On that same day the defendant turned the notes over to Steinfeld, paying him the sum of $292.50 as his share of the discount, retaining $97.49 for its services and paying $97.49 to Steinfeld's attorney for the latter's services in the negotiation. Reichenthal permitted the remainder of the consigned skins to remain in the possession of Steinfeld, who apparently converted them. An involuntary petition was filed against Steinfeld on February 14, 1951, and he was adjudicated a bankrupt on March 9, 1951.

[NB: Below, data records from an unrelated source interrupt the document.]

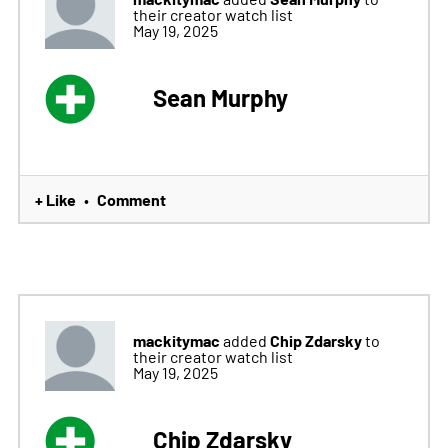
their creator watch list
May 19, 2025
Sean Murphy
+ Like
Comment
•
mackitymac
Chip Zdarsky
added
to
their creator watch list
May 19, 2025
Chip Zdarsky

The plaintiff-trustee claims that this "bizarre" transaction was fraudulent in fact and in law; but the court below has found no actual fraudulent intent, or knowledge of Steinfeld's impending bankruptcy, on defendant's part and no fraud in law. We are constrained to agree.

It will be noticed that in this three-cornered transaction, each got something, though the bankrupt got by far the lion's share. For $10,000, less his share of the discount, he got possession of furs worth $27,000, which apparently he then turned into money. Thus the loss to the estate comes from these later acts of the bankrupt, not from anything defendant did; on the contrary the latter benefited the estate by enabling the transaction to go through, collecting only a very small commission, about 1 per cent. Reichenthal eventually lost substantially on its consignment of furs, but actually it got the partial payment of $10,000 which it sought. There is nothing in any of this which shows fraud in law or lack of fair consideration under § 67, sub. d(1) (e), of the Bankruptcy Act. Plaintiff claims that the consideration here was only an executory promise, but the entire contract was carried out as agreed upon and the promise was executed by delivery of the notes back to the bankrupt. Thus a fair and indeed full consideration was actually given on completion of the transaction within five days from its initiation and substantially before the bankruptcy. See Bankruptcy Act § 67, sub. d(5), and discussion in 4 Collier on Bankruptcy ¶ 67.40 (14th Ed. 1942), also id. ¶ 67.33 at pages 352-354. The same conclusion applies to the contention under § 70, sub. e, of the Bankruptcy Act giving effect to § 276 of N.Y. Debtor and Creditor Law. While Steinfeld's failure appears to have been spectacular in amount, there was no evidence to show that his condition was known generally, or particularly by this defendant, who had not dealt with him before. There was some evidence that defendant had not been straightforward in explaining to Reichenthal, in response to certain inquiries made to it, what its arrangements with the bankrupt were. Whether or not Reichenthal was thereby misled (a point itself not made clear) there was no duty owed here, for breach of which the trustee can complain; for there was no overreaching of the bankrupt or defrauding of his estate to the creditors' loss.